═══ Fragmento seleccionado ═══

El debate en Colombia frente a este caso se centró no solo en el encubrimiento, que desdibuja un error del uniformado en el mejor de los casos y lo convierte en un posible acto delictivo en el que habrían participado altos mandos policiales, sino también se debate la misma competencia de la justicia ordinaria (civil) en la investigación, ya que en un momento del proceso fue asumida por la Justicia Penal Militar, pero gracias a la presión ejercida desde la Oficina del Alto Comisionado para los Derechos Humanos en Colombia y a un fallo del Consejo Superior de la Judicatura, el caso regresó a la justicia ordinaria sin que a la fecha haya sido resuelto.
El caso de Diego Felipe refleja solo uno de los más de 1.700 casos de homicidios documentados perpetrados por uniformados de las fuerzas policiales y militares en Colombia en los últimos 27 años, cuyas víctimas anónimas han sido conocidas como “falsos positivos” o falsos resultados de la lucha contra el terrorismo y la subversión, dejando en el aire la impresión que ciertos muertos son completamente justificables.

═══ Líneas aportadas ═══

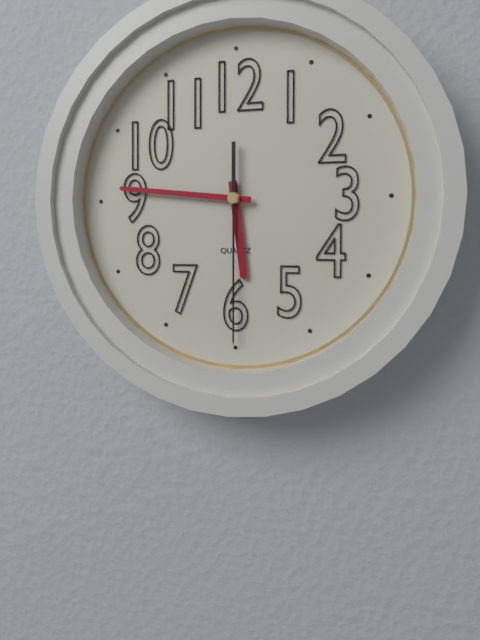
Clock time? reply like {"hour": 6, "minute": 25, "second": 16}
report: {"hour": 5, "minute": 46, "second": 30}
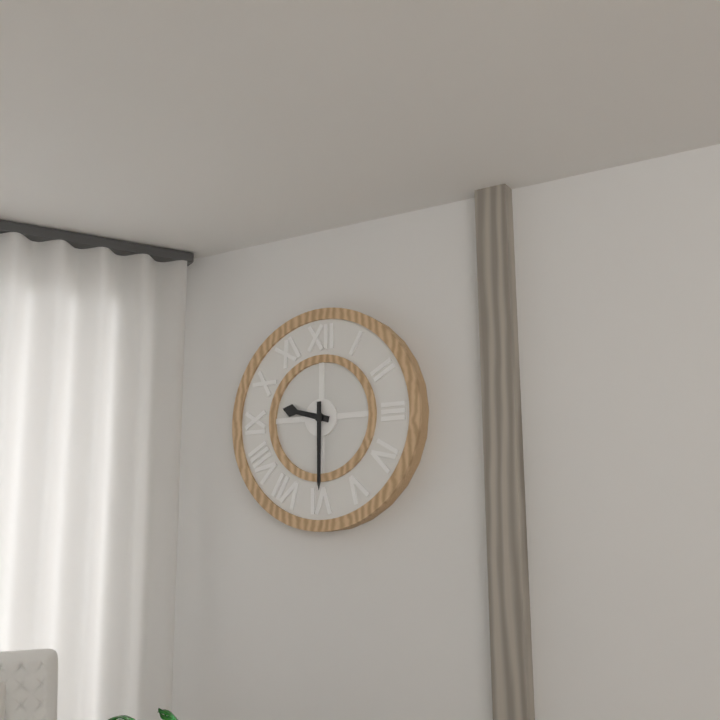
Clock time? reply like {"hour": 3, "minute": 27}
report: {"hour": 9, "minute": 30}
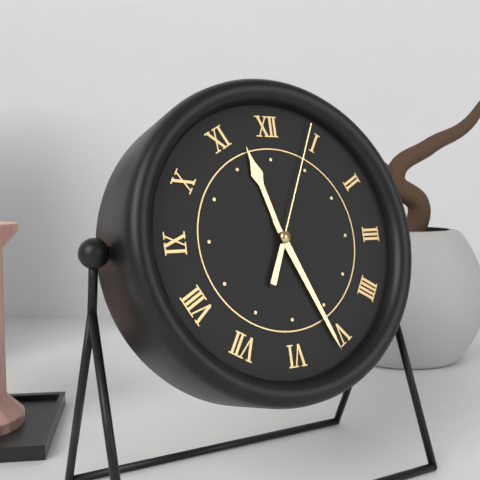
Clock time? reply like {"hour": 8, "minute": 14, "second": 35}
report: {"hour": 11, "minute": 26, "second": 4}
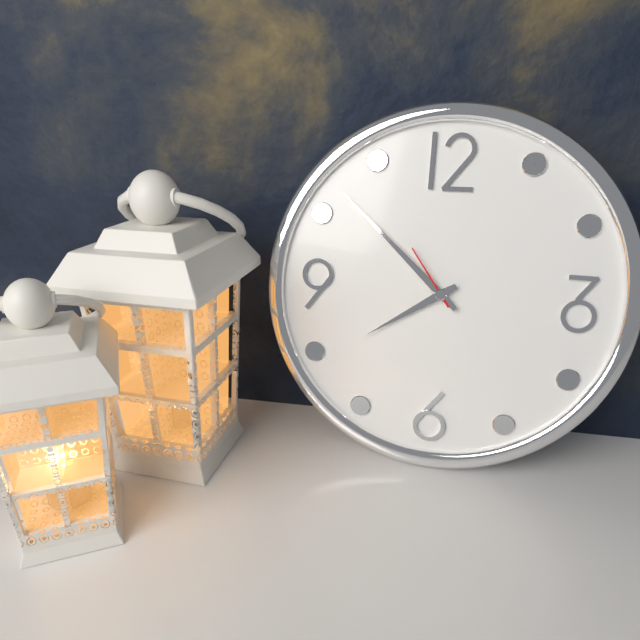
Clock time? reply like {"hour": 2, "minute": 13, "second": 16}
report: {"hour": 7, "minute": 52, "second": 54}
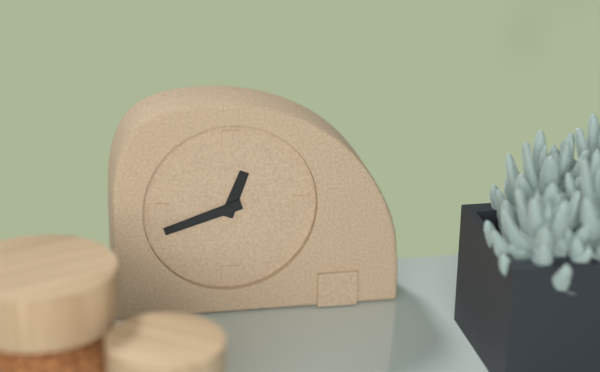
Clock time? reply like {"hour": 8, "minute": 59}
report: {"hour": 12, "minute": 42}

═══

* _Tarea asignada_: Cita íntegro y sin ningún cambio el fragmento sobre los falsos positivos en Colombia. Las líneas no hacen falta para resolver nada.

* _Respuesta final_:
El debate en Colombia frente a este caso se centró no solo en el encubrimiento, que desdibuja un error del uniformado en el mejor de los casos y lo convierte en un posible acto delictivo en el que habrían participado altos mandos policiales, sino también se debate la misma competencia de la justicia ordinaria (civil) en la investigación, ya que en un momento del proceso fue asumida por la Justicia Penal Militar, pero gracias a la presión ejercida desde la Oficina del Alto Comisionado para los Derechos Humanos en Colombia y a un fallo del Consejo Superior de la Judicatura, el caso regresó a la justicia ordinaria sin que a la fecha haya sido resuelto.
El caso de Diego Felipe refleja solo uno de los más de 1.700 casos de homicidios documentados perpetrados por uniformados de las fuerzas policiales y militares en Colombia en los últimos 27 años, cuyas víctimas anónimas han sido conocidas como “falsos positivos” o falsos resultados de la lucha contra el terrorismo y la subversión, dejando en el aire la impresión que ciertos muertos son completamente justificables.